WORK REQUEST: Copy out the text of every entry below line by line, changing nothing.
◇ ◇ ◇
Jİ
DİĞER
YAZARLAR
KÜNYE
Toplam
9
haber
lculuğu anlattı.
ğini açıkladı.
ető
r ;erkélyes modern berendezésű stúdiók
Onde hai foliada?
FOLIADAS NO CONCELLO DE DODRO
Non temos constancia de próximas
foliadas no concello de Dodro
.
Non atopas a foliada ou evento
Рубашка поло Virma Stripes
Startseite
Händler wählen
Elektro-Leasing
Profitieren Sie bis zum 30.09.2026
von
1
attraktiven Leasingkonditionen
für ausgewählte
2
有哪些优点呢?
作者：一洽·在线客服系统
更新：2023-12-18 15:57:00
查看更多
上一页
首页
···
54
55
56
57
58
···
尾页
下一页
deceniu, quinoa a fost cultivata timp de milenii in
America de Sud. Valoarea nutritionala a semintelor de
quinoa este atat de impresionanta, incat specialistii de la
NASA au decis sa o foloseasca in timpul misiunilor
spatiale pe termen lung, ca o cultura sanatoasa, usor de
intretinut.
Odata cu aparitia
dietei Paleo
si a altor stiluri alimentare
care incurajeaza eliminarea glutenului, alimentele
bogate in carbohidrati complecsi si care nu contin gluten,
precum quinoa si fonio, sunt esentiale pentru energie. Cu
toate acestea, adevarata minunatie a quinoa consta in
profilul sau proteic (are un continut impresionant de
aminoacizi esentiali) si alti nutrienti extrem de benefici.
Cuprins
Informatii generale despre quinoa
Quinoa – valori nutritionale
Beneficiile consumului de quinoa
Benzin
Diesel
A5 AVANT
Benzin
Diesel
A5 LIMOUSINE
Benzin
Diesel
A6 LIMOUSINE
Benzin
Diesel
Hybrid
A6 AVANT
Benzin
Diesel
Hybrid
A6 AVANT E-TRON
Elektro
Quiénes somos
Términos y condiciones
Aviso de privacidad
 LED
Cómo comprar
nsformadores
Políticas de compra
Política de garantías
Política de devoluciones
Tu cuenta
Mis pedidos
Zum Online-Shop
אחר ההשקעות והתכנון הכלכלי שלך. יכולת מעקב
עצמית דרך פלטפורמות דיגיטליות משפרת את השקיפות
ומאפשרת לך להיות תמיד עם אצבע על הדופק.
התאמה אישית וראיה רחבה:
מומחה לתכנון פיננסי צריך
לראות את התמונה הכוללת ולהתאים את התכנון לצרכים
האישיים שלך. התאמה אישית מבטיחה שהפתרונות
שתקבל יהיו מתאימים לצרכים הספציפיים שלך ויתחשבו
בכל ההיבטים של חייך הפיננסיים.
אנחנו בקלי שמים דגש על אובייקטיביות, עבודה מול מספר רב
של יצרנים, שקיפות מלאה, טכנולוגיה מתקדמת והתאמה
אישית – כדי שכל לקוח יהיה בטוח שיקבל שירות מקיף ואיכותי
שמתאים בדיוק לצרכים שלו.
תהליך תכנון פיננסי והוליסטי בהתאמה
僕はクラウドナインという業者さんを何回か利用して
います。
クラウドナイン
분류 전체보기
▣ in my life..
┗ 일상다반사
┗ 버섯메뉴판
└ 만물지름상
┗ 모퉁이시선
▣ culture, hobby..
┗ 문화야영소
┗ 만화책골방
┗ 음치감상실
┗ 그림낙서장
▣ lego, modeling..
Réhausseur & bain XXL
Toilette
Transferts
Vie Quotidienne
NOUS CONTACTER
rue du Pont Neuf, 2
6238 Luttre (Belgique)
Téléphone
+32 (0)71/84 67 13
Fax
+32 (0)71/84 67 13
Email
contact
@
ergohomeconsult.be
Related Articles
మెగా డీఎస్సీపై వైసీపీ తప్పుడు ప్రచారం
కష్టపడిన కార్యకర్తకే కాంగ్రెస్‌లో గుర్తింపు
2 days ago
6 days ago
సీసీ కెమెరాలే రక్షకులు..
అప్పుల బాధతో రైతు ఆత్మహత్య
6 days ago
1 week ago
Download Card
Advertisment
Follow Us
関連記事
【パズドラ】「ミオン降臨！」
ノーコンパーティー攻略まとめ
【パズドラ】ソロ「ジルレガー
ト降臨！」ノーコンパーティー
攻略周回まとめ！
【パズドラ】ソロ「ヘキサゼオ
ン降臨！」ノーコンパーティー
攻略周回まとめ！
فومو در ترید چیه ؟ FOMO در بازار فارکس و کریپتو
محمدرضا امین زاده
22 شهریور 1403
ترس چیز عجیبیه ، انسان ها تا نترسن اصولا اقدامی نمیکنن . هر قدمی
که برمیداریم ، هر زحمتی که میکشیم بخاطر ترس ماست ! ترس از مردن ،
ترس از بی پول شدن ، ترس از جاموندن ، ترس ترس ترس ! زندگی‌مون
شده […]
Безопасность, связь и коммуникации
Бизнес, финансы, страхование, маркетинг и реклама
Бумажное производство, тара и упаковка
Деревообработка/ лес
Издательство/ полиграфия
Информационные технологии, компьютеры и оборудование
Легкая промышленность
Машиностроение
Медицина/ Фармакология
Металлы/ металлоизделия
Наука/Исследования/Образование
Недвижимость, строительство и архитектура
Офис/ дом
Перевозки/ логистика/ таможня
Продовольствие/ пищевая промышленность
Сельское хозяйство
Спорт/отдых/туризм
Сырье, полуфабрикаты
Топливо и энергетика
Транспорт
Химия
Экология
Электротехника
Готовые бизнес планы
◇ ◇ ◇
RESPONSE AREA:
Jİ
DİĞER
YAZARLAR
KÜNYE
Toplam
9
haber
lculuğu anlattı.
ğini açıkladı.
ető
r ;erkélyes modern berendezésű stúdiók
Onde hai foliada?
FOLIADAS NO CONCELLO DE DODRO
Non temos constancia de próximas
foliadas no concello de Dodro
.
Non atopas a foliada ou evento
Рубашка поло Virma Stripes
Startseite
Händler wählen
Elektro-Leasing
Profitieren Sie bis zum 30.09.2026
von
1
attraktiven Leasingkonditionen
für ausgewählte
2
有哪些优点呢?
作者：一洽·在线客服系统
更新：2023-12-18 15:57:00
查看更多
上一页
首页
···
54
55
56
57
58
···
尾页
下一页
deceniu, quinoa a fost cultivata timp de milenii in
America de Sud. Valoarea nutritionala a semintelor de
quinoa este atat de impresionanta, incat specialistii de la
NASA au decis sa o foloseasca in timpul misiunilor
spatiale pe termen lung, ca o cultura sanatoasa, usor de
intretinut.
Odata cu aparitia
dietei Paleo
si a altor stiluri alimentare
care incurajeaza eliminarea glutenului, alimentele
bogate in carbohidrati complecsi si care nu contin gluten,
precum quinoa si fonio, sunt esentiale pentru energie. Cu
toate acestea, adevarata minunatie a quinoa consta in
profilul sau proteic (are un continut impresionant de
aminoacizi esentiali) si alti nutrienti extrem de benefici.
Cuprins
Informatii generale despre quinoa
Quinoa – valori nutritionale
Beneficiile consumului de quinoa
Benzin
Diesel
A5 AVANT
Benzin
Diesel
A5 LIMOUSINE
Benzin
Diesel
A6 LIMOUSINE
Benzin
Diesel
Hybrid
A6 AVANT
Benzin
Diesel
Hybrid
A6 AVANT E-TRON
Elektro
Quiénes somos
Términos y condiciones
Aviso de privacidad
 LED
Cómo comprar
nsformadores
Políticas de compra
Política de garantías
Política de devoluciones
Tu cuenta
Mis pedidos
Zum Online-Shop
אחר ההשקעות והתכנון הכלכלי שלך. יכולת מעקב
עצמית דרך פלטפורמות דיגיטליות משפרת את השקיפות
ומאפשרת לך להיות תמיד עם אצבע על הדופק.
התאמה אישית וראיה רחבה:
מומחה לתכנון פיננסי צריך
לראות את התמונה הכוללת ולהתאים את התכנון לצרכים
האישיים שלך. התאמה אישית מבטיחה שהפתרונות
שתקבל יהיו מתאימים לצרכים הספציפיים שלך ויתחשבו
בכל ההיבטים של חייך הפיננסיים.
אנחנו בקלי שמים דגש על אובייקטיביות, עבודה מול מספר רב
של יצרנים, שקיפות מלאה, טכנולוגיה מתקדמת והתאמה
אישית – כדי שכל לקוח יהיה בטוח שיקבל שירות מקיף ואיכותי
שמתאים בדיוק לצרכים שלו.
תהליך תכנון פיננסי והוליסטי בהתאמה
僕はクラウドナインという業者さんを何回か利用して
います。
クラウドナイン
분류 전체보기
▣ in my life..
┗ 일상다반사
┗ 버섯메뉴판
└ 만물지름상
┗ 모퉁이시선
▣ culture, hobby..
┗ 문화야영소
┗ 만화책골방
┗ 음치감상실
┗ 그림낙서장
▣ lego, modeling..
Réhausseur & bain XXL
Toilette
Transferts
Vie Quotidienne
NOUS CONTACTER
rue du Pont Neuf, 2
6238 Luttre (Belgique)
Téléphone
+32 (0)71/84 67 13
Fax
+32 (0)71/84 67 13
Email
contact
@
ergohomeconsult.be
Related Articles
మెగా డీఎస్సీపై వైసీపీ తప్పుడు ప్రచారం
కష్టపడిన కార్యకర్తకే కాంగ్రెస్‌లో గుర్తింపు
2 days ago
6 days ago
సీసీ కెమెరాలే రక్షకులు..
అప్పుల బాధతో రైతు ఆత్మహత్య
6 days ago
1 week ago
Download Card
Advertisment
Follow Us
関連記事
【パズドラ】「ミオン降臨！」
ノーコンパーティー攻略まとめ
【パズドラ】ソロ「ジルレガー
ト降臨！」ノーコンパーティー
攻略周回まとめ！
【パズドラ】ソロ「ヘキサゼオ
ン降臨！」ノーコンパーティー
攻略周回まとめ！
فومو در ترید چیه ؟ FOMO در بازار فارکس و کریپتو
محمدرضا امین زاده
22 شهریور 1403
ترس چیز عجیبیه ، انسان ها تا نترسن اصولا اقدامی نمیکنن . هر قدمی
که برمیداریم ، هر زحمتی که میکشیم بخاطر ترس ماست ! ترس از مردن ،
ترس از بی پول شدن ، ترس از جاموندن ، ترس ترس ترس ! زندگی‌مون
شده […]
Безопасность, связь и коммуникации
Бизнес, финансы, страхование, маркетинг и реклама
Бумажное производство, тара и упаковка
Деревообработка/ лес
Издательство/ полиграфия
Информационные технологии, компьютеры и оборудование
Легкая промышленность
Машиностроение
Медицина/ Фармакология
Металлы/ металлоизделия
Наука/Исследования/Образование
Недвижимость, строительство и архитектура
Офис/ дом
Перевозки/ логистика/ таможня
Продовольствие/ пищевая промышленность
Сельское хозяйство
Спорт/отдых/туризм
Сырье, полуфабрикаты
Топливо и энергетика
Транспорт
Химия
Экология
Электротехника
Готовые бизнес планы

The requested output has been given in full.